-- Data for analysis --
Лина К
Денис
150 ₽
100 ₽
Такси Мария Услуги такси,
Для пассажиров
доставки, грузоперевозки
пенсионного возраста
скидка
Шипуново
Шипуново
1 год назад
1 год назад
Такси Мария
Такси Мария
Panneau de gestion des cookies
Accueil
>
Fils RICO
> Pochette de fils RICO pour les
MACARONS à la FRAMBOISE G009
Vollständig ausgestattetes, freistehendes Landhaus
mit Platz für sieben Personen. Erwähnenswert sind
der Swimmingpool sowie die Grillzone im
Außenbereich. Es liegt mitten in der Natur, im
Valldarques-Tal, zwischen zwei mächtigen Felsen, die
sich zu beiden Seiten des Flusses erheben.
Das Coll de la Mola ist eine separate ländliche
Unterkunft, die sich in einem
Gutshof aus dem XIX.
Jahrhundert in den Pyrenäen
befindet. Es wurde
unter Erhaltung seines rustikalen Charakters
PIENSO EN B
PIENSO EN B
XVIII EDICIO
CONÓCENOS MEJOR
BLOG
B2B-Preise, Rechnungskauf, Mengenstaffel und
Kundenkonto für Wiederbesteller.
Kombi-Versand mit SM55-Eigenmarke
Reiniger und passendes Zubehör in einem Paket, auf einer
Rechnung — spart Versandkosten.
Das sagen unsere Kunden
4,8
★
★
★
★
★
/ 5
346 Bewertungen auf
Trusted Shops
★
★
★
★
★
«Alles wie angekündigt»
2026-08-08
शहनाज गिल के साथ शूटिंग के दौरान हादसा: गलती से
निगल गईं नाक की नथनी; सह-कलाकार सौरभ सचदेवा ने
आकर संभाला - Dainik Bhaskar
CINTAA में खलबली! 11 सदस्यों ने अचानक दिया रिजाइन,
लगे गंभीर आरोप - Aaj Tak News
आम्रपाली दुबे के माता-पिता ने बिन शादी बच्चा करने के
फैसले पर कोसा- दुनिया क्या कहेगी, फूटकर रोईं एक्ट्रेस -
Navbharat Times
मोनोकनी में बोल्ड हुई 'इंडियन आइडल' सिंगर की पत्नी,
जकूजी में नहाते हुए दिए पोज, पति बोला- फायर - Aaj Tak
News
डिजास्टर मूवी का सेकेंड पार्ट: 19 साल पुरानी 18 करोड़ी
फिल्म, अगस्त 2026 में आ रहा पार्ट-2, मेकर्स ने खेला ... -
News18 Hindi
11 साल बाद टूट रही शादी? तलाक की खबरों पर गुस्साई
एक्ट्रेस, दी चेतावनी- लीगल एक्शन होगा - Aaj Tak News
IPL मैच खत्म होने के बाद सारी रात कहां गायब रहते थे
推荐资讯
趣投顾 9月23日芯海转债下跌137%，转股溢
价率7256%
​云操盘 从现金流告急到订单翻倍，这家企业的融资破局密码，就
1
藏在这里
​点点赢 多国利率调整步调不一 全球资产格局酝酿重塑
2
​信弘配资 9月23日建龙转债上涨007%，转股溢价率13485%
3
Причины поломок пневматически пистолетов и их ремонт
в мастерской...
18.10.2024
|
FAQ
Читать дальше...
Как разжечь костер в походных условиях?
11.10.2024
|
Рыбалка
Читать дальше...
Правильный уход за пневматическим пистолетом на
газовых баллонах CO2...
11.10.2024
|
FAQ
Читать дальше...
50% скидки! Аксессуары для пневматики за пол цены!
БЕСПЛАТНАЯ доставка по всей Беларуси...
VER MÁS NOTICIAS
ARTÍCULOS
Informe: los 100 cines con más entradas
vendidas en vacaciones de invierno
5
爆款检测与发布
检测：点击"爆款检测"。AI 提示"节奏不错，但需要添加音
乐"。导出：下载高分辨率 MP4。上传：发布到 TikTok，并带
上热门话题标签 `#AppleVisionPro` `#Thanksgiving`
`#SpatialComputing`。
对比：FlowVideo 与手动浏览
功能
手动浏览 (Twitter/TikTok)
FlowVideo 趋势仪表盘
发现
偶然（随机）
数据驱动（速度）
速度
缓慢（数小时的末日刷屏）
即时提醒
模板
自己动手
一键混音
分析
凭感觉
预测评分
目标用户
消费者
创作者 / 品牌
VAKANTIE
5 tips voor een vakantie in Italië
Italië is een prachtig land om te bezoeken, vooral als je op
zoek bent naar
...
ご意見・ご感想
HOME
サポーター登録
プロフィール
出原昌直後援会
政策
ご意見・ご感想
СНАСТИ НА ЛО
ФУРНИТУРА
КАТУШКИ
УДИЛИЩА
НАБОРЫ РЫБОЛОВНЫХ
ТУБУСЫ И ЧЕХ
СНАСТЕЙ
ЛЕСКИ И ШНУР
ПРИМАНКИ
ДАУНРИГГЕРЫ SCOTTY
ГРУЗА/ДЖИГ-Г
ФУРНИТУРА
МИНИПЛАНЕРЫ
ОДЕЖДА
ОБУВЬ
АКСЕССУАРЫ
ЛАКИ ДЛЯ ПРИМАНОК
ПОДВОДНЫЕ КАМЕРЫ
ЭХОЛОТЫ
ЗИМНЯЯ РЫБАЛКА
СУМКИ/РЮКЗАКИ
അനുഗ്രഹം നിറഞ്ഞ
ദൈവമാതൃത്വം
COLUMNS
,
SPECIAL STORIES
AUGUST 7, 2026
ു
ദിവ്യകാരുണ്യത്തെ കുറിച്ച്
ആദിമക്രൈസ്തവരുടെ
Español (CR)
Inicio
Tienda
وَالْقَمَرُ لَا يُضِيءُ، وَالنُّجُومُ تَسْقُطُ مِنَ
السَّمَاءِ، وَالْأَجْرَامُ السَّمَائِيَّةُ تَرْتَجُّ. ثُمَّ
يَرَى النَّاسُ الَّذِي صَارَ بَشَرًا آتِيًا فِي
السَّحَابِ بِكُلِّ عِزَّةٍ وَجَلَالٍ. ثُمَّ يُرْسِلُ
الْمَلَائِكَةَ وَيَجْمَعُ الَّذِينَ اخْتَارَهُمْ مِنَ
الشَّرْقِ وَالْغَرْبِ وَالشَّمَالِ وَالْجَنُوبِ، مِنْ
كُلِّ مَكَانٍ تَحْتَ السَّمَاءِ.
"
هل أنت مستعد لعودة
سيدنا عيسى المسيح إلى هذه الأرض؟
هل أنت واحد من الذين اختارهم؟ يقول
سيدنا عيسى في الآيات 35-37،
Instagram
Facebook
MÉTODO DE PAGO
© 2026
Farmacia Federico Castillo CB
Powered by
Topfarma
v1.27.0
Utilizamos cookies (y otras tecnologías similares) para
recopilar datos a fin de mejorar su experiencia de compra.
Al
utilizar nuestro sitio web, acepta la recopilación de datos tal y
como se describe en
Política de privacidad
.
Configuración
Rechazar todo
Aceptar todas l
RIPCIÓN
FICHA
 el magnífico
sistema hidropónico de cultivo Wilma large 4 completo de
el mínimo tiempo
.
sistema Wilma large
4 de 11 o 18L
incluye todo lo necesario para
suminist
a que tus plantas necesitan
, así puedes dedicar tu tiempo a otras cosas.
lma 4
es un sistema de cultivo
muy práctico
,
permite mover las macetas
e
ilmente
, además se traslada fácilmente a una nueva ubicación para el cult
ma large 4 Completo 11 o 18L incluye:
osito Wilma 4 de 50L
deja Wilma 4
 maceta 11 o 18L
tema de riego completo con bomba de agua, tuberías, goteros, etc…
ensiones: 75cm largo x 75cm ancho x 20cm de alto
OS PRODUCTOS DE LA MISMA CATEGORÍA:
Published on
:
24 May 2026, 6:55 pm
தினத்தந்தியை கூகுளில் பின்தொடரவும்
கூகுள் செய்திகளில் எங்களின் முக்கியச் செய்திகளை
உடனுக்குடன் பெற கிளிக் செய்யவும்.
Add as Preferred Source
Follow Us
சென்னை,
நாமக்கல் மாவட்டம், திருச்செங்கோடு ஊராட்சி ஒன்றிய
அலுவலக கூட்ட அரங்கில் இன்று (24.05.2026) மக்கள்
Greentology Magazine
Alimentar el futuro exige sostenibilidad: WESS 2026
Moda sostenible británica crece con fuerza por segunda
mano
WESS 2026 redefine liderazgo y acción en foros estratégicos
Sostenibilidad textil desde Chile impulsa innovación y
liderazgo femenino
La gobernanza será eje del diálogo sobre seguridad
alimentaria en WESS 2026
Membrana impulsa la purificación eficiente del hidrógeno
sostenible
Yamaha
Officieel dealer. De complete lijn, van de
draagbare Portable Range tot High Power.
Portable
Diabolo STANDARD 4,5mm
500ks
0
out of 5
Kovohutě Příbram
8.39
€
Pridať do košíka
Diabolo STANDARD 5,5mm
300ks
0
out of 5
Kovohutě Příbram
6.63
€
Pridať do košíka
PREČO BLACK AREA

-- How to complete this task --
Lay out the data from its first line through the line containing "Vollständig ausgestattetes, freistehendes" as a Markdown table with the columns No. and Line, numbering each row and omitting blank lines.

-- Answer to the problem --
| No. | Line |
|---|---|
| 1 | Лина К |
| 2 | Денис |
| 3 | 150 ₽ |
| 4 | 100 ₽ |
| 5 | Такси Мария Услуги такси, |
| 6 | Для пассажиров |
| 7 | доставки, грузоперевозки |
| 8 | пенсионного возраста |
| 9 | скидка |
| 10 | Шипуново |
| 11 | Шипуново |
| 12 | 1 год назад |
| 13 | 1 год назад |
| 14 | Такси Мария |
| 15 | Такси Мария |
| 16 | Panneau de gestion des cookies |
| 17 | Accueil |
| 18 | > |
| 19 | Fils RICO |
| 20 | > Pochette de fils RICO pour les |
| 21 | MACARONS à la FRAMBOISE G009 |
| 22 | Vollständig ausgestattetes, freistehendes Landhaus |